Même si la situation n’est toujours pas parfaite, loin de là, le temps de la surenchère au détriment de la déontologie semble révolu. Le décret organisant le système des aides à la presse quotidienne inclut désormais en filigrane, parmi les critères d’éligibilité, le respect de la déontologie journalistique : il impose en effet l’adhésion des médias bénéficiaires de l’aide à la presse à l’Association d’autorégulation de la déontologie journalistique (AADJ), ce qui suppose que les médias en question s’engagent à respecter les principes de déontologie. Il arrive pourtant qu’ils y dérogent : pourraient-ils, dès lors, se voir priver des aides à la presse ? En théorie, oui. Mais en pratique, priver un quotidien des aides à la presse pour manquement à la déontologie serait assimilé à un coup porté à la liberté d’expression, et est donc politiquement impensable. Quoi qu’il en soit, la pression politique en faveur d’un meilleur respect, par la presse quotidienne, des règles déontologiques, conjuguée à la montée en puissance du rôle d’influence du CDJ, a quand même porté ses fruits : les différents médias, et les journalistes professionnels, semblent davantage redouter que par le passé d’être épinglés pour défaut de déontologie.

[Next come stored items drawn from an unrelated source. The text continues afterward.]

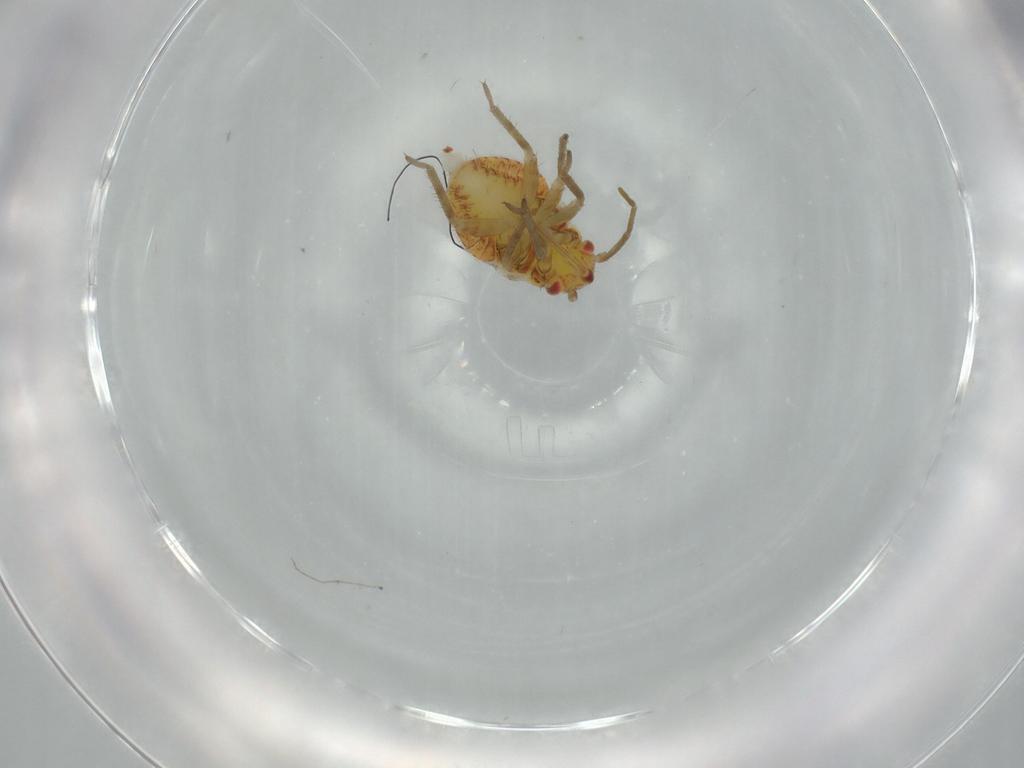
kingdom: Animalia
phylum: Arthropoda
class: Insecta
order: Hemiptera
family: Miridae
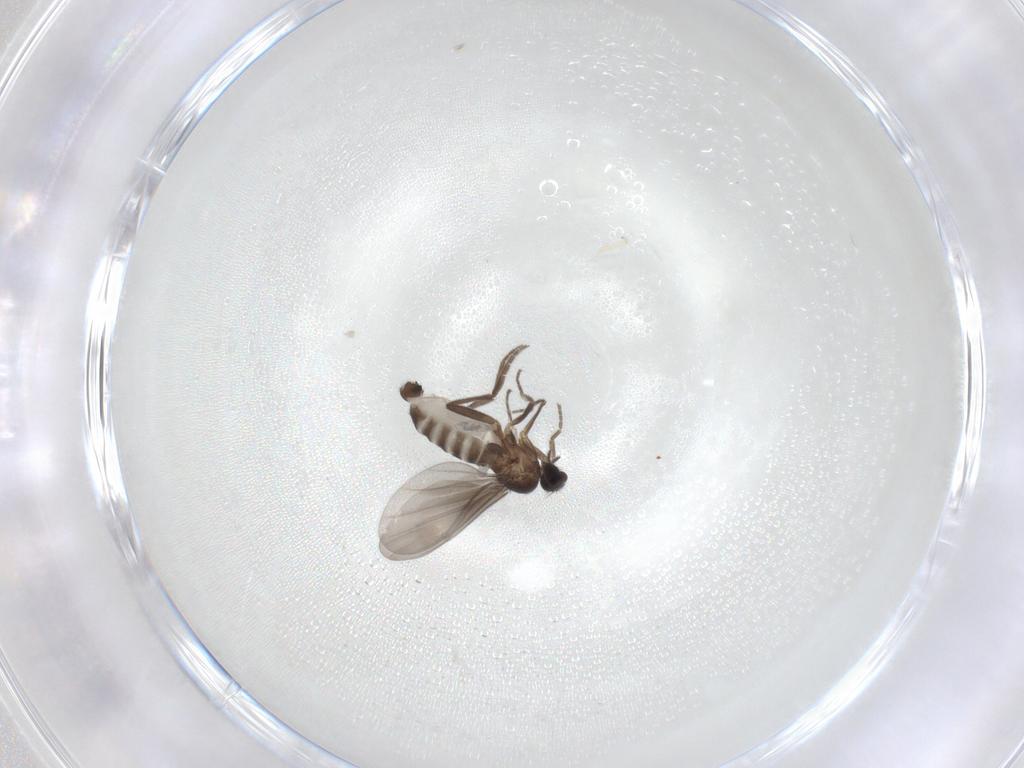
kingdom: Animalia
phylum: Arthropoda
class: Insecta
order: Diptera
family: Phoridae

Pourtant, le nombre de plaintes à l’encontre des productions des journalistesont sensiblement augmenté au fil du temps. Ce paradoxe apparent illustre, en réalité, le fait que le grand public se sent de plus en plus concerné par le traitement médiatique de l’actualité – les clivages autour de la crise sanitaire n’ont pas été étrangers à ce surcroît d’implication -, et que le Conseil de déontologie journalistique a gagné en visibilité.  Parfois, le traitement de ces plaintes génère des débats très vifs entre les membres du CDJ, ce qui n’empêche pas l’immense majorité des décisions d’être prise au consensus.

(1) « L’autorégulation dans le cadre légal belge, ou l’oxymore de la déontologie », François Jongen, in Recherches en Communication n°54, 7/12/2022.